ÉLÉMENTS : Enfin, et sans aucune transition – quoique vous ayez publié il y a quelques semaines aux Éditions de Flore, les chroniques que vous faites paraître tous les mois dans la revue d’Action française, Le Bien commun –, en quoi la critique contribue-t-elle à l’édification du lecteur et quelle place tient-elle dans votre œuvre ?

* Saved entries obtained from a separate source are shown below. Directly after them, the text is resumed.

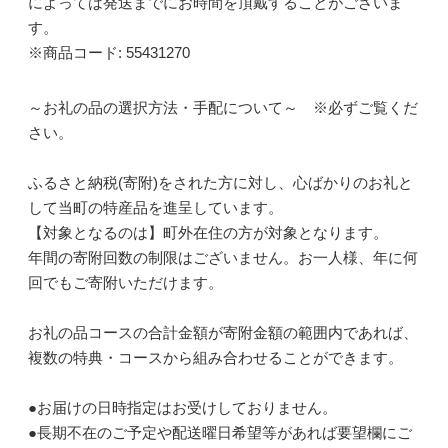
によっては発送までにお時間を頂戴することがございま
す。
※商品コード: 55431270
～お礼の品の選択方法・手配について～ ※必ずご覧くだ
さい。
ふるさと納税(寄附)をされた方に対し、心ばかりのお礼と
して当町の特産品を進呈しています。
【対象となるのは】町外在住の方が対象となります。
年間の寄附回数の制限はございません。お一人様、年に何
回でもご寄附いただけます。
お礼の品コースの合計金額が寄附金額の範囲内であれば、
複数の特典・コースから組み合わせることができます。
●お届けの日時指定はお受けしておりません。
●長期不在のご予定や配送曜日希望等があれば要望欄にご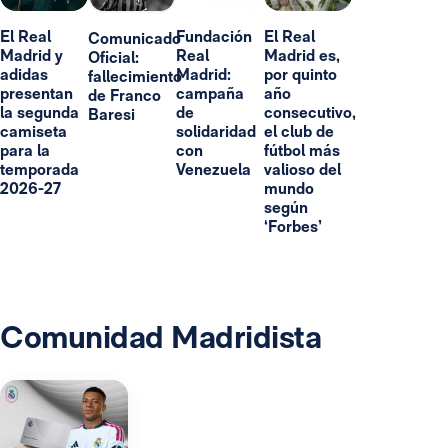
El Real
Fundación
El Real
Comunicado
Madrid y
Real
Madrid es,
Oficial:
adidas
Madrid:
por quinto
fallecimiento
presentan
campaña
año
de Franco
la segunda
de
consecutivo,
Baresi
camiseta
solidaridad
el club de
para la
con
fútbol más
temporada
Venezuela
valioso del
2026-27
mundo
según
‘Forbes’
Comunidad Madridista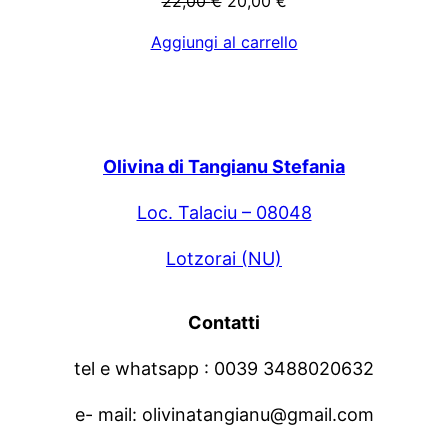
22,00
€
20,00
€
prezzo
prezzo
Aggiungi al carrello
originale
attuale
era:
è:
22,00 €.
20,00 €.
Olivina di Tangianu Stefania
Loc. Talaciu – 08048
Lotzorai (NU)
Contatti
tel e whatsapp : 0039 3488020632
e- mail: olivinatangianu@gmail.com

RÉMI SOULIÉ. Parmi les dualités fallacieuses, je compte la séparation entre la lecture et l’écriture. Je lis depuis l’enfance, tous les jours (ce n’est pas une figure de style), avec un stylo à la main. Je ne cesse d’apprendre de ceux qui nous ont précédés et je suis animé par le souci de témoigner, voilà tout : témoigner du sens, témoigner de la beauté, témoigner de l’être, surtout lorsque les forces de négation et de néant, qui sont leur envers « naturel », se déchaînent rageusement. Le terme d’« édification » est très juste : il y a ce qui édifie ; il y a ce qui déconstruit. Je suis du côté de toute architecture, de tout arkhè. Le « Temple de l’homme », dirait Schwaller de Lubicz ! Puisque notre dialogue se déroule pendant la Semaine sainte, je ne peux que citer le Christ : « Détruisez ce temple et, en trois jours, je le relèverai » (Jean 2-19). C’est une évidence, autant que la méditation heideggérienne sur le temple grec.